▶ ABOUT THIS TASK: Copy out each of the entries below exactly as the source text is given. Leave the pictures out of your answer.

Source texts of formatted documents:

>>>

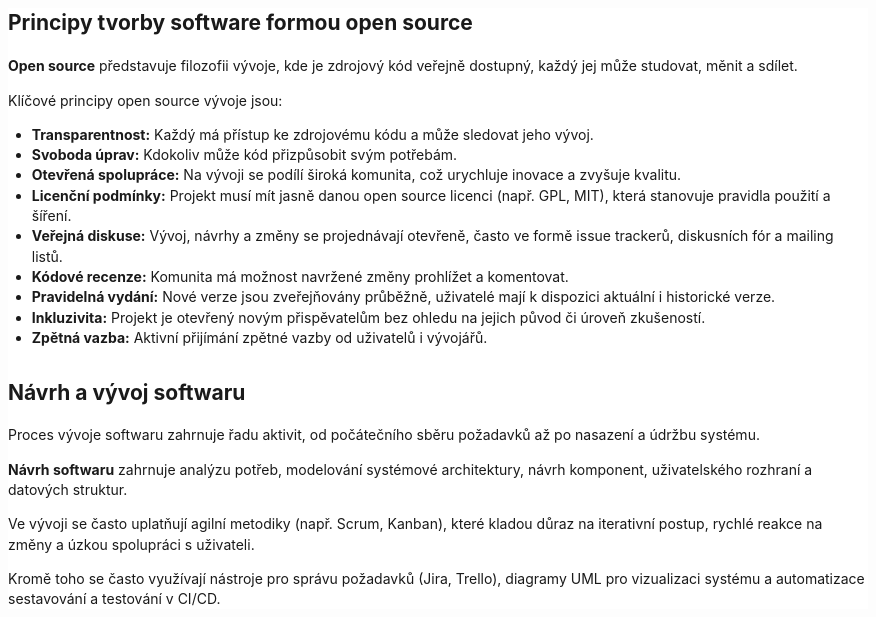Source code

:














## Principy tvorby software formou open source

**Open source** představuje filozofii vývoje, kde je zdrojový kód veřejně dostupný, každý jej může studovat, měnit a sdílet.

Klíčové principy open source vývoje jsou:

- **Transparentnost:** Každý má přístup ke zdrojovému kódu a může sledovat jeho vývoj.
- **Svoboda úprav:** Kdokoliv může kód přizpůsobit svým potřebám.
- **Otevřená spolupráce:** Na vývoji se podílí široká komunita, což urychluje inovace a zvyšuje kvalitu.
- **Licenční podmínky:** Projekt musí mít jasně danou open source licenci (např. GPL, MIT), která stanovuje pravidla použití a šíření.
- **Veřejná diskuse:** Vývoj, návrhy a změny se projednávají otevřeně, často ve formě issue trackerů, diskusních fór a mailing listů.
- **Kódové recenze:** Komunita má možnost navržené změny prohlížet a komentovat.
- **Pravidelná vydání:** Nové verze jsou zveřejňovány průběžně, uživatelé mají k dispozici aktuální i historické verze.
- **Inkluzivita:** Projekt je otevřený novým přispěvatelům bez ohledu na jejich původ či úroveň zkušeností.
- **Zpětná vazba:** Aktivní přijímání zpětné vazby od uživatelů i vývojářů.

## Návrh a vývoj softwaru

Proces vývoje softwaru zahrnuje řadu aktivit, od počátečního sběru požadavků až po nasazení a údržbu systému.

**Návrh softwaru** zahrnuje analýzu potřeb, modelování systémové architektury, návrh komponent, uživatelského rozhraní a datových struktur.

Ve vývoji se často uplatňují agilní metodiky (např. Scrum, Kanban), které kladou důraz na iterativní postup, rychlé reakce na změny a úzkou spolupráci s uživateli.

Kromě toho se často využívají nástroje pro správu požadavků (Jira, Trello), diagramy UML pro vizualizaci systému a automatizace sestavování a testování v CI/CD.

<<<

▶ EXERCISE RESULT:
Source code

:














## Principy tvorby software formou open source

**Open source** představuje filozofii vývoje, kde je zdrojový kód veřejně dostupný, každý jej může studovat, měnit a sdílet.

Klíčové principy open source vývoje jsou:

- **Transparentnost:** Každý má přístup ke zdrojovému kódu a může sledovat jeho vývoj.
- **Svoboda úprav:** Kdokoliv může kód přizpůsobit svým potřebám.
- **Otevřená spolupráce:** Na vývoji se podílí široká komunita, což urychluje inovace a zvyšuje kvalitu.
- **Licenční podmínky:** Projekt musí mít jasně danou open source licenci (např. GPL, MIT), která stanovuje pravidla použití a šíření.
- **Veřejná diskuse:** Vývoj, návrhy a změny se projednávají otevřeně, často ve formě issue trackerů, diskusních fór a mailing listů.
- **Kódové recenze:** Komunita má možnost navržené změny prohlížet a komentovat.
- **Pravidelná vydání:** Nové verze jsou zveřejňovány průběžně, uživatelé mají k dispozici aktuální i historické verze.
- **Inkluzivita:** Projekt je otevřený novým přispěvatelům bez ohledu na jejich původ či úroveň zkušeností.
- **Zpětná vazba:** Aktivní přijímání zpětné vazby od uživatelů i vývojářů.

## Návrh a vývoj softwaru

Proces vývoje softwaru zahrnuje řadu aktivit, od počátečního sběru požadavků až po nasazení a údržbu systému.

**Návrh softwaru** zahrnuje analýzu potřeb, modelování systémové architektury, návrh komponent, uživatelského rozhraní a datových struktur.

Ve vývoji se často uplatňují agilní metodiky (např. Scrum, Kanban), které kladou důraz na iterativní postup, rychlé reakce na změny a úzkou spolupráci s uživateli.

Kromě toho se často využívají nástroje pro správu požadavků (Jira, Trello), diagramy UML pro vizualizaci systému a automatizace sestavování a testování v CI/CD.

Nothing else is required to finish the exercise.